Que celles et ceux qui se sont sentis agressés par les sorties consécutives de Baise-moi et de Fantasmes se rassurent, il existe encore bel et bien un cinéma pour eux. Droit au coeur appartient à cette catégorie d’ineptes lénifiants qui fleurent bon l’antiseptique. Pas de tache, pas de vagues. Aucune idée nouvelle, aucune idée corruptrice, aucune idée tout court. La présence au générique de David Duchovny peut un temps laisser croire que le monde mielleux dans lequel évoluent tous les personnages du film est un univers parallèle, une sorte de no man’s land x-filesque d’autant plus inquiétant que tous les protagonistes se comportent de la même façon, débordant de sentiments altruistes, de gentillesse et de compassion. Le spectateur abusé s’imagine donc mené habilement au seuil de l’étrange. Mais non. Il faut bien admettre la triste réalité : Droit au coeur n’est ni plus ni moins qu’un bon vieux mélo des familles. Pas du John Stahl, pas du Douglas Sirk. Non. De la guimauve crétine façon téléfilms lacrymaux des après-midi de télévision publique.
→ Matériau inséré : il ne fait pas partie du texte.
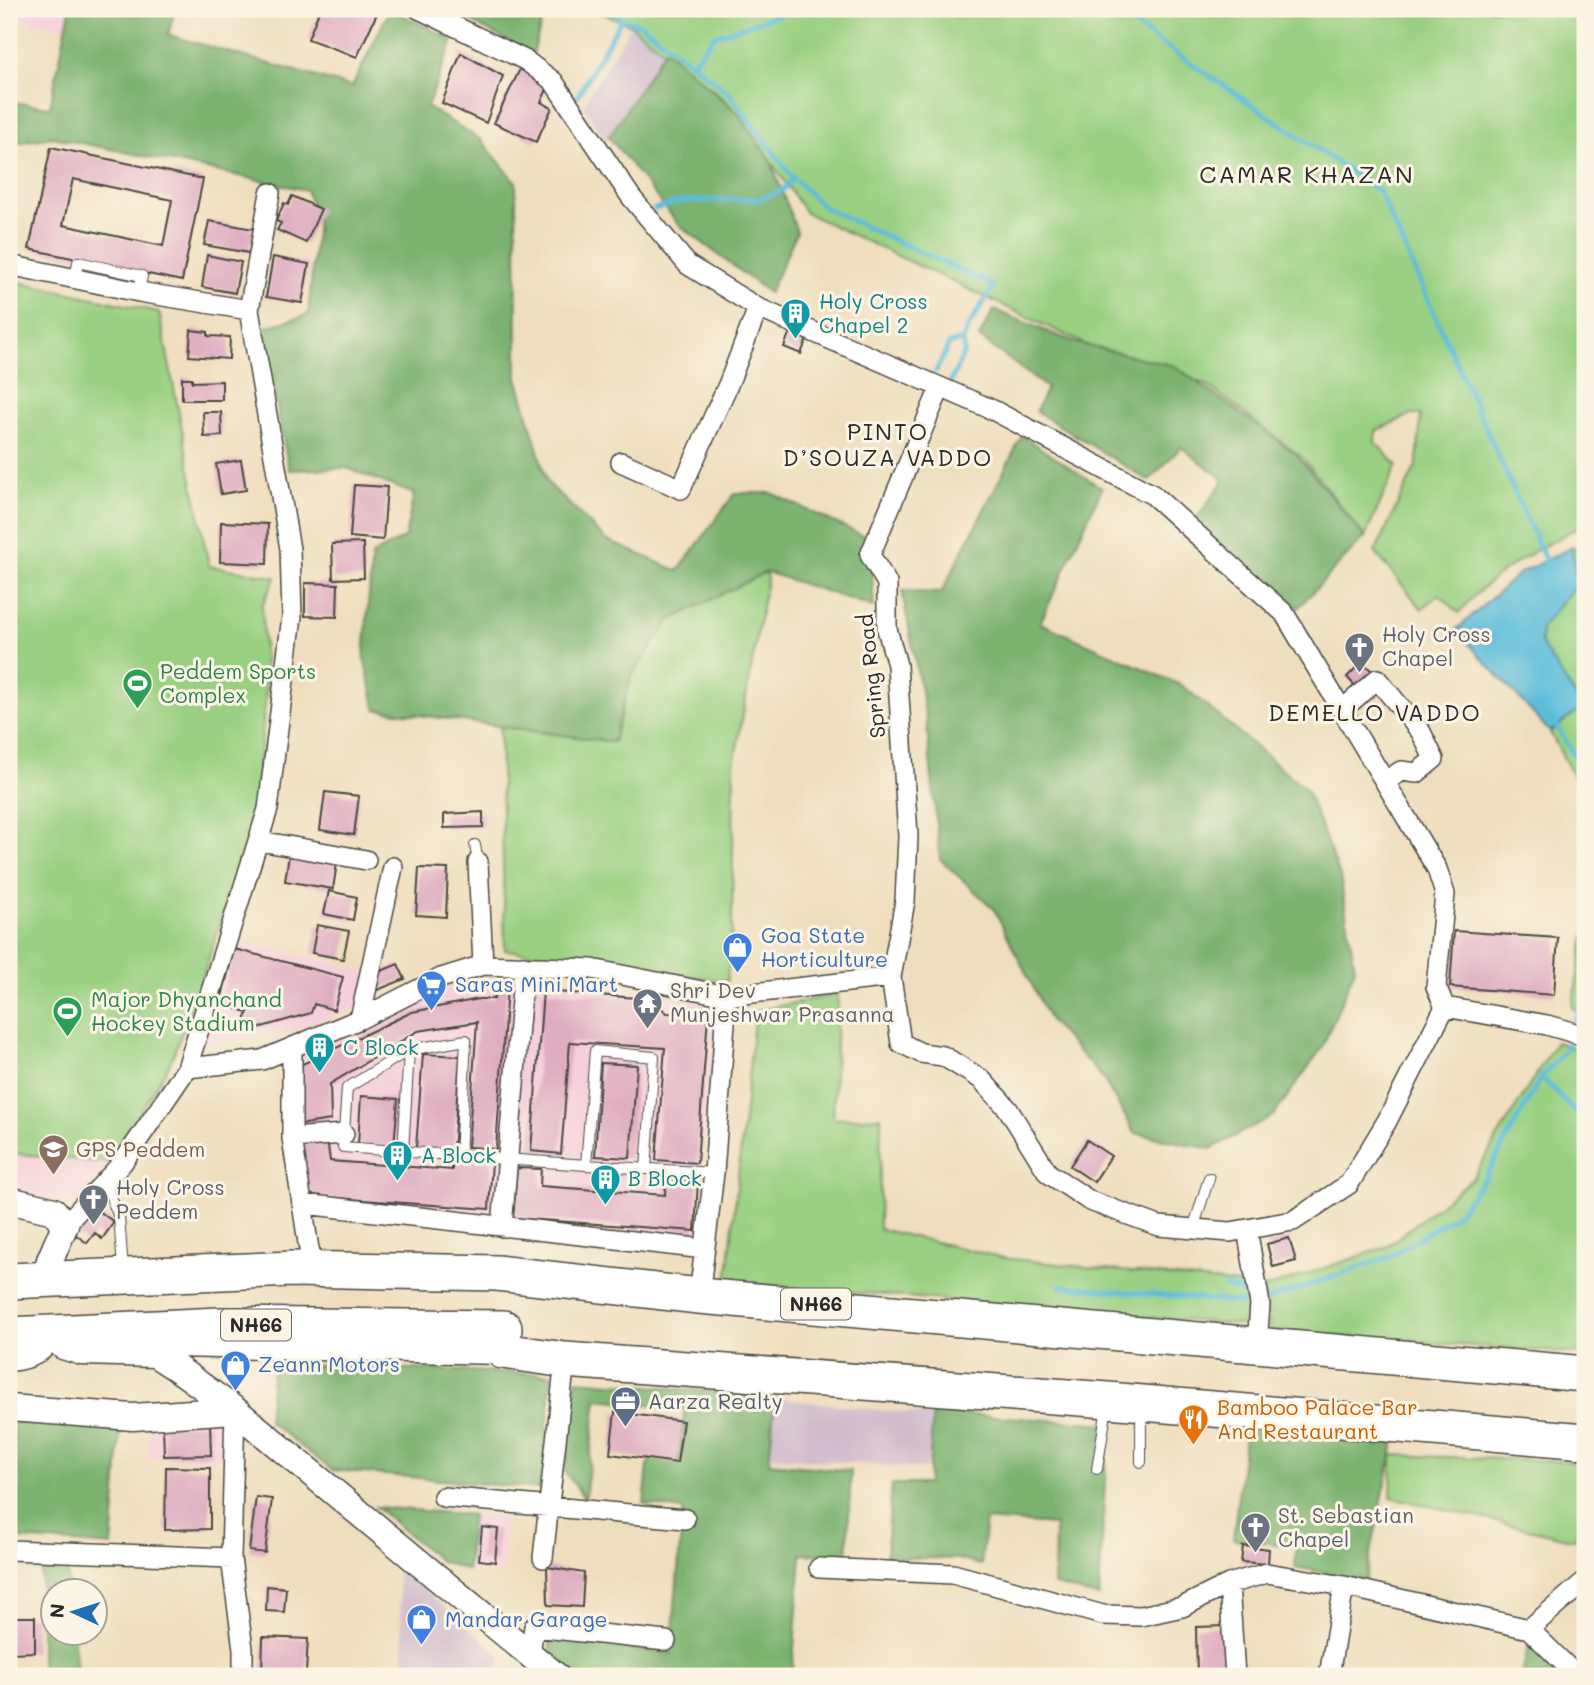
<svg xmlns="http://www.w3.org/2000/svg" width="1594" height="1685" font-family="Mali,sans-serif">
<rect width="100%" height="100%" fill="#fcf5e5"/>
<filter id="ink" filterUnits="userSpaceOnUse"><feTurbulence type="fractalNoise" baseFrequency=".0143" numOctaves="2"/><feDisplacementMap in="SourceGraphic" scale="14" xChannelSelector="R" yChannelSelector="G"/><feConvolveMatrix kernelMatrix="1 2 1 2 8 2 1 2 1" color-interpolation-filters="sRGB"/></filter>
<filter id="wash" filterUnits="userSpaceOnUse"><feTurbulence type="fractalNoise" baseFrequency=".00686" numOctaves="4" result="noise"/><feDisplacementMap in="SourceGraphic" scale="28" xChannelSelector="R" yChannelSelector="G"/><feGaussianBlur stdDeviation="1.57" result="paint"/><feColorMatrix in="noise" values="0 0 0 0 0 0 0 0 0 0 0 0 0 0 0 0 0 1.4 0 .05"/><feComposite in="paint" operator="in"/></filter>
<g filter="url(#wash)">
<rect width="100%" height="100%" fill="#efdebd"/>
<path fill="#f5cfdb" d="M9,9h62l-3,20 -59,-12z
M235,941l133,30 -8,36 -67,23 -91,16z
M548,978l169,27 -22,231 -389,-37 -11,-140 160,-74z
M9,1153l101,10 -35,40 -66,-11z
M223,1418l-3,39 -73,1 4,-38z
M472,1515l34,3 -5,55 -34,-3z"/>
<path fill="#d1bdcc" d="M631,25l34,24 -59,91 -23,-34z
M775,1398l157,18 -5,53 -159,-13z
M397,1565l106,93 -15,18h-83z"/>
<path fill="#9ad081" stroke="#627e56" stroke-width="2" d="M570,9h1015v521l-10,-1c-43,23 -85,45 -116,84l-20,-19 -17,15 -47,-57 42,-88 4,-49h-11l-34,16 -1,11 22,23 -32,72 -62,-79 -96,-73 -95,-33h-10l-296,-139 -67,-99 -18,-18 -90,-71 -29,-12z
M9,280l150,32 50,254 67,11 -14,28 4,86 -12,127 -54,168 -30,77 -60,100 -101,-10z
M1572,547l13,2v277l-5,-37 -30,-57 32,-25 -41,-63 -1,-16 37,-45z
M766,571l1,8 -33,185 -2,165 -5,52 -222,-31 -5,-223 113,15 18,-66 39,-56z
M1585,935v78l-13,-5z
M838,994l-5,125 48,-2 -2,112 125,29 244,27 -3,40 -518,-43 28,-271z
M1556,1042l29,10v302l-315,-23 -7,-42 123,-42 86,-68z
M1392,1455l193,7v74l-14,3 -180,-42z"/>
<path fill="#7bb26f" stroke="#536e4d" stroke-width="2" d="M70,9h105l-7,26 184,52 38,-78 63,31 -26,67 54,33 35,42 1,195 30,105 59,58 72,31 57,-78h36l99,46 4,68 -108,-35 -96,48 -39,56 -18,66 -237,-33 -12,-52 8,-102 33,-18 9,-43 -67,-26 -58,2 -27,-142 46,-13 9,-95 -11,-30 -253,-53 -39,6 -5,21v-62l41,5z
M447,9h98l-12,45z
M665,49l74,65 32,48 26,70 -28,61 -90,-68 -70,-88z
M994,310l82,33 99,23 122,89 68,82 -67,71 -105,-85 31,-43 -43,-33 -32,34 -113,-70 11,-23 -68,-51z
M1022,436l80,52 -62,135 143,63 123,103 34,87 15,93 -33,79 -48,67 -63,34 -76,-16 -33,-56 -52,-56 -56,-112 -54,-50 -14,-141 -24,-127 39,2z
M273,1364l279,10 -11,115 -209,-19 -64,-49z
M576,1380l199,17 -6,66 82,8 -4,84 -46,-1 -9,122h-220l-23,-21 2,-16 120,15 12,-144 -39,-6 5,-47 30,1 6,-50 -88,-9 -12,100 -20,-27z
M933,1412l175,12 -9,173 -45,-12 1,-60 -69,-5 -5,45 -23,-6 -72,-2 6,-73h36z
M14,1422l107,3 -9,121 -103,-8z
M1246,1428l149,11 -30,141 -70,-13 1,-21 -63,-7z
M376,1507l96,8 -5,55 -27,-9z
M41,1558l25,2 3,30h-17v42l21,1 4,37 31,6h-67z
M1529,1641l41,35h-48z"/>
<path fill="#5cbdda" stroke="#447482" stroke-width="2" d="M1572,547l5,36 -36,45v16l42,63 -33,25 -94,-102 62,-56z"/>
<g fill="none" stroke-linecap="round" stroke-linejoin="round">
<path stroke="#5cbdda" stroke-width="5" d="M608,9l14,9 20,7 86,67 65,86 32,30 169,78 -26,41 -5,13 1,13 -15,32
M1111,9l268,182 169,375
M692,64l22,-28 82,-27
M577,97l45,-79
M655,209l27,-8 79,-2 22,-9 10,-12
M936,371l13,-27 14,-4
M1554,722l31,51
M1574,1027l11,-34
M1541,1077l44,44
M1061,1286l195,18
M1226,1287l21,6 4,13
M1265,1301l126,-45 66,-42 28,-36 56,-101 25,-27 5,-13"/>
</g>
<g id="blocks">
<path fill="#dfadc1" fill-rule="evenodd" d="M320,9h59l-22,48 -49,-18z
M461,53l42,23 -17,47 -44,-20z
M520,69l30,14 -9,19 11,6 -16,34 -42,-19z
M51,147l152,32 -21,102 -153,-32zM73,179l99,21 -9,46 -100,-21z
M292,196l29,13 -15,34 -29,-13 4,-7 -5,-2 8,-18 4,2z
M209,221l45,8 -5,24 -45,-8z
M207,255l34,7 -6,31 -33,-6z
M273,257l36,7 -7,39 -36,-6z
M791,329l17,7 -7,18 -17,-7z
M191,330l17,2v4l22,1 -1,22 -40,-3z
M182,378h10v4l30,-1v19h-40z
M203,412h18l1,24 -18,1z
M241,460l5,30 -25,4 -5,-30z
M354,485l33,2 -4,53 -33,-3z
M221,522l47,2 -1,40 -47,-2z
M363,543l1,35 -31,1 -1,-35z
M305,583l33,1 -1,33 -32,-1z
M1362,662l10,9 -16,16 -9,-10z
M325,792l34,4 -5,39 -34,-5z
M483,812v15l-39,1v-14z
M289,855l48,8 -4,26 -48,-8z
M419,868l29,1 -2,48 -30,-2z
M329,891l28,6 -4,23 -29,-6z
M317,925l32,6 -6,28 -31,-6z
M1454,931l104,7 -4,57 -104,-8z
M234,949l109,28 -9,33 -20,-6 -3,9 -70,20 7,-21 -28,-8z
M398,964l7,15 -30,12 -6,-15z
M495,986l12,1 -11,162 -28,-2 9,-125 -59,9 -88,53 1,36 -33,5 -2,-58 116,-55 67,-13h15z
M543,991l108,8 16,14 41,3 -11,147 -41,-3 9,-112 -95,-6 -9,112 -30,-3z
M423,1054l37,2 -7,95 -37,-3z
M601,1063l36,2 -7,93 -35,-2z
M361,1096l37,3 -4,48 -36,-3z
M327,1139l3,22 122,9v-12l40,3 -3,48 -182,-13 -9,-51z
M1087,1140l24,16 -17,26 -24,-16z
M517,1168l24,1 -1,17 125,9 1,-17 32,3 -3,50 -182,-13z
M90,1205l24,17 -12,17 -7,-6 -8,10 -16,-12z
M1289,1238l7,23 -23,6 -6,-23z
M615,1412l68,9 -6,42 -67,-9z
M210,1424l1,31 -47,1 -1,-31z
M166,1467l44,1v61l-45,1z
M256,1497l16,2 -7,54 -16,-2z
M482,1527l16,2 -3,33 -16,-2z
M1243,1546l26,3 -1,15 -27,-2z
M547,1567l37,6 -2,34 -34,-2z
M267,1586l19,2 -2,24 -18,-1z
M9,1617h26v35l-26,1z
M1225,1626l2,50h-30l-1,-49z
M263,1637l45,2 -2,34 -44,-1z"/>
</g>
</g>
<g filter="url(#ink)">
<use href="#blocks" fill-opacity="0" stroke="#484641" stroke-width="2"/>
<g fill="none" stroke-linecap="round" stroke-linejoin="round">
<defs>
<path id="lane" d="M75,278l3,-16 64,14 -3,16
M475,845l3,17
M403,1152l6,-102
M460,1156l6,-116 -57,10 -62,38 -4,59 243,18
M646,1169l8,-112 -59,-6 -9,114 128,8
M105,1182l14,35 4,52
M1193,1229l16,-51
M1141,1408v54
M1097,1469l10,-62"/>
<path id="street" d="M419,9l106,51 28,21 78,116 57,68 70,43 235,102 160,85 131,118 153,256 8,25 -9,93 9,20 102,18 38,11
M9,265l130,27 110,18
M621,462l60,27 47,-104 30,-77
M1343,709l34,-30 44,53 13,27 -17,14 -16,-2 -15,10
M260,841l106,19
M478,862l5,103
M891,977l14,-76 3,-65 -11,-171 -10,-36v-46l-17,-28 70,-167
M360,1019l33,-152
M292,1049v89l20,131
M187,1068l81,-259 24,-193 -2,-67 -41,-239 21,-117
M292,1138l52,-4
M304,1204l401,45
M65,1225l58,-63 64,-94 75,-8 98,-41 81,-41 42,-13 109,4 135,27 164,-19 10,66 20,10 22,3 38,23 27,30 40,64 42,28 69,25 71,6 63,-11 56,-37 38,-63 58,-114
M502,1227l22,-261
M1247,1229l13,75 -3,42
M699,1296l15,-123 13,-177
M235,1410l-4,148 12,91v27
M443,1497l242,22
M9,1550l222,8
M543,1558l22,-198
M819,1568l134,6 150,41 38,1 41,-9 47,-23 38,-11 77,13 185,43 48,47
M1229,1584l6,92
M1529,1629l56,-48
M530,1653l4,-26 132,14
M1329,1676l15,-90"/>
<path id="secondary" d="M9,1200l45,11 11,14 -15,35 -4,18
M155,1354l19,-10 329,7
M9,1358c21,-2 33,-7 43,-27l11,15 19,6 73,2 23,15 57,41 321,266
M9,1408l124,9 102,-7"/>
<path id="highway" d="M9,1281l283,-12 205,4 202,23 886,78
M9,1335l210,-10 285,3 -1,23 62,9 543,40 477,41"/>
</defs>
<use href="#lane" stroke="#484641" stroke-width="12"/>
<use href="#street" stroke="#484641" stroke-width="22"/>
<use href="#secondary" stroke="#484641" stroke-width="29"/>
<use href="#highway" stroke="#484641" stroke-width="38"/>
<use href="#lane" stroke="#fff" stroke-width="10"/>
<use href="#street" stroke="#fff" stroke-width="19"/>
<use href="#secondary" stroke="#fff" stroke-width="26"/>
<use href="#highway" stroke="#fff" stroke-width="35"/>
</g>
</g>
<defs>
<symbol id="building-pin" viewBox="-11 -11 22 30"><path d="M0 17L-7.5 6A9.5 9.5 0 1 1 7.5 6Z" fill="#0f9aa8" stroke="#fcf5e5"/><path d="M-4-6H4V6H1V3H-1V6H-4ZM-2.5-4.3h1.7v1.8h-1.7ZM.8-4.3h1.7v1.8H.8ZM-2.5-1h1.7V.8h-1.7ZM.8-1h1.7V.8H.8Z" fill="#fff"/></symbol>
<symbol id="church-pin" viewBox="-11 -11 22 30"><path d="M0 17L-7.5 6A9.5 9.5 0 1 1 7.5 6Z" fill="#6b7280" stroke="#fcf5e5"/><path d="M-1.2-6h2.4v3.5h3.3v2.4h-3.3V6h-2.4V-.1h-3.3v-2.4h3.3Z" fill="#fff"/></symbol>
<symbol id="stadium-pin" viewBox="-11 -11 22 30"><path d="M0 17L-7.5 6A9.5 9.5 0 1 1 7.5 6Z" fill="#2e9e5b" stroke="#fcf5e5"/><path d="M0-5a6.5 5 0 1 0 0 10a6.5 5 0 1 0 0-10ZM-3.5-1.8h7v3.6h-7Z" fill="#fff"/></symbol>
<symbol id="shop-pin" viewBox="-11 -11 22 30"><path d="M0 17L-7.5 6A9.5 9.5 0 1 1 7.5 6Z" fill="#3f7fe0" stroke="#fcf5e5"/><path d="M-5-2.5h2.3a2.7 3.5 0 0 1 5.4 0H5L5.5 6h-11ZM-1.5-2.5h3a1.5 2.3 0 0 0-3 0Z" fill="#fff"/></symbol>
<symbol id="supermarket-pin" viewBox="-11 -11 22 30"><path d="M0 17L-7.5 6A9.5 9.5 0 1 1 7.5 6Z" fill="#3f7fe0" stroke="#fcf5e5"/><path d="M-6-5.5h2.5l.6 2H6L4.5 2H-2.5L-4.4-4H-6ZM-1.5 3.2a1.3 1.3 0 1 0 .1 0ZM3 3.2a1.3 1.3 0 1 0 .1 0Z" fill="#fff"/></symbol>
<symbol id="temple-pin" viewBox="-11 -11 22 30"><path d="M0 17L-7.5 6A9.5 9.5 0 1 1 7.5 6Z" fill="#6b7280" stroke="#fcf5e5"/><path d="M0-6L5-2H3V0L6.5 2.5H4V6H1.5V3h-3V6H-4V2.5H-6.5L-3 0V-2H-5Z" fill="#fff"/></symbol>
<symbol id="school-pin" viewBox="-11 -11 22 30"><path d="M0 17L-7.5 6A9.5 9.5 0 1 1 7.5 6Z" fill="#8d6e63" stroke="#fcf5e5"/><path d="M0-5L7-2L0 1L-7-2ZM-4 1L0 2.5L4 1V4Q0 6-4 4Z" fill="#fff"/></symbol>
<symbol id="office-pin" viewBox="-11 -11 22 30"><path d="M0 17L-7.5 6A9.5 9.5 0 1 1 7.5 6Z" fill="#5c6f8a" stroke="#fcf5e5"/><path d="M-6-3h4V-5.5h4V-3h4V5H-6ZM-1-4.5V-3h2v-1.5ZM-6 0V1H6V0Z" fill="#fff"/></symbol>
<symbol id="restaurant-pin" viewBox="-11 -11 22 30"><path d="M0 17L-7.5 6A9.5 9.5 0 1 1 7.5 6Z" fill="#e8710a" stroke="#fcf5e5"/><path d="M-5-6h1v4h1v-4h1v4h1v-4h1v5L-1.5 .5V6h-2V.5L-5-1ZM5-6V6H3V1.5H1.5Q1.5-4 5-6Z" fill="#fff"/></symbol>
</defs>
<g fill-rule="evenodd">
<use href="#building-pin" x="778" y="296" width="35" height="47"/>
<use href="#church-pin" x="1342" y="630" width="35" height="47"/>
<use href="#stadium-pin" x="120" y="666" width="35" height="47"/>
<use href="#shop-pin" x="720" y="930" width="35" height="47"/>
<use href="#supermarket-pin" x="414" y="968" width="35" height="47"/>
<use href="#temple-pin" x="630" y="986" width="35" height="47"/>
<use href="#stadium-pin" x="50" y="994" width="35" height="47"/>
<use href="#building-pin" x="302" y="1030" width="35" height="47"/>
<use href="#school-pin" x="36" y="1132" width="35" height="47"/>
<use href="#building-pin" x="380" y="1138" width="35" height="47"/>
<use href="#building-pin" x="588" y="1162" width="35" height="47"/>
<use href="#church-pin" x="76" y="1182" width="35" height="47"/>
<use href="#shop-pin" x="218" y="1348" width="35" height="47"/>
<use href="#office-pin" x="608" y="1384" width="35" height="47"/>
<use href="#restaurant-pin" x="1176" y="1402" width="35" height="47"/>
<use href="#church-pin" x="1238" y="1510" width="35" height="47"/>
<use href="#shop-pin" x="404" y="1602" width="35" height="47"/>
</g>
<g text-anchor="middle" stroke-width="6" stroke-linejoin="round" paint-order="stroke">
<g fill="#fcf5e5" stroke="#6a6863" stroke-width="2">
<rect x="781" y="1288.5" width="70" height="31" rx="5"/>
<rect x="221" y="1309.5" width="70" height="31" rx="5"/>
</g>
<g font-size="19" font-weight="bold" fill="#2b2b2b">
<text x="816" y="1311">NH66</text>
<text x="256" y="1332">NH66</text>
</g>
<g font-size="21" fill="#0d838f" stroke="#fcf5e5" text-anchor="start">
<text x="819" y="309">Holy Cross<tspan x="819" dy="24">Chapel 2</tspan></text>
<text x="343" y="1055">C Block</text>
<text x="421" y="1163">A Block</text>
<text x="628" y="1186">B Block</text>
</g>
<g font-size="21" fill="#5b616d" stroke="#fcf5e5" text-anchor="start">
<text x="1382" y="642">Holy Cross<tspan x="1382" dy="24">Chapel</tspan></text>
<text x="670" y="998">Shri Dev<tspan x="670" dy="24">Munjeshwar Prasanna</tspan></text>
<text x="116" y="1195">Holy Cross<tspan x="116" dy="24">Peddem</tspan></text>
<text x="1278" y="1523">St. Sebastian<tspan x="1278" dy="24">Chapel</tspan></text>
</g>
<g font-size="21" fill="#27864d" stroke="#fcf5e5" text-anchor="start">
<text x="160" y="679">Peddem Sports<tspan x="160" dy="24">Complex</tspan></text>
<text x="91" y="1007">Major Dhyanchand<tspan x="91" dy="24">Hockey Stadium</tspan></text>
</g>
<g font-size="21" fill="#2b2b2b" stroke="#fcf5e5">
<text transform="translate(872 676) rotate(-96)" y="7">Spring Road</text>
</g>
<g font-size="21" fill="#366cbe" stroke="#fcf5e5" text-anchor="start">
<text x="761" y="943">Goa State<tspan x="761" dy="24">Horticulture</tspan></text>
<text x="455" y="992">Saras Mini Mart</text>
<text x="258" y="1372">Zeann Motors</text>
<text x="445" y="1627">Mandar Garage</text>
</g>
<g font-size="21" fill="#785e54" stroke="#fcf5e5" text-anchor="start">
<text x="76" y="1157">GPS Peddem</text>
</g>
<g font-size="21" fill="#4e5e75" stroke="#fcf5e5" text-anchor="start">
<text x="648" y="1409">Aarza Realty</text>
</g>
<g font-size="21" fill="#c56008" stroke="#fcf5e5" text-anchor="start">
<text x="1217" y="1415">Bamboo Palace Bar<tspan x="1217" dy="24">And Restaurant</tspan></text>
</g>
<g font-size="23" letter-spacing="2" fill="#2b2b2b" stroke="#fcf5e5">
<text x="888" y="440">PINTO<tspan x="888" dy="26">D’SOUZA VADDO</tspan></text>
<text x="1375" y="721">DEMELLO VADDO</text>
</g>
<g font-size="24" letter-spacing="2" fill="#2b2b2b" stroke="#fcf5e5">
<text x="1307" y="183">CAMAR KHAZAN</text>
</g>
</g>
<rect width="1594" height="1685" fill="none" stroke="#fcf5e5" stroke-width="35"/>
<g transform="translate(74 1612) rotate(274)"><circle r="33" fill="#fcf5e5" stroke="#a8a49b" stroke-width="2"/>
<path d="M0-5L12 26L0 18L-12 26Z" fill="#1f6fb2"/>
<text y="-10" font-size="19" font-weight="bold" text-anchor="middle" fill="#2b2b2b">N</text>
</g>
</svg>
Un veuf séduisant s’éprend d’une jeune serveuse italo-irlandaise. Par enchantement, il reprend goût à la vie, redécouvre l’amour, trouve sa tambouille délectable et les croûtes qu’elle peint magnifiques. Mais ce que les deux niaiseux ignorent c’est qu’en la jolie catholique bat le cœur d’une autre, celui de la défunte épouse de son prétendant. Près de deux heures à se tourner autour, à se séparer et à se retrouver dans des circonstances plus artificielles les unes que les autres pour une simple histoire de greffe ? Impossible, se dit-on. Eh bien, Bonnie Hunt l’a fait. Sans honte, sans remords apparents non plus d’ailleurs. Les interprètes font ce qu’ils peuvent avec une embarrassante conviction : Minnie Driver est comme à l’habitude irréprochable, Carroll O’Connor, Robert Loggia et James Belushi s’en sortent honorablement. Mais à moins de s’être soi-même fait transplanter un palpitant, d’aimer les gorilles (il y en a de très touchant) ou de vouloir se venger bassement de quelqu’un en lui infligeant ce spectacle, aucune raison ne justifie le déplacement ni l’investissement du moindre franc dans la vision de ce tire-larmes boiteux et désuet.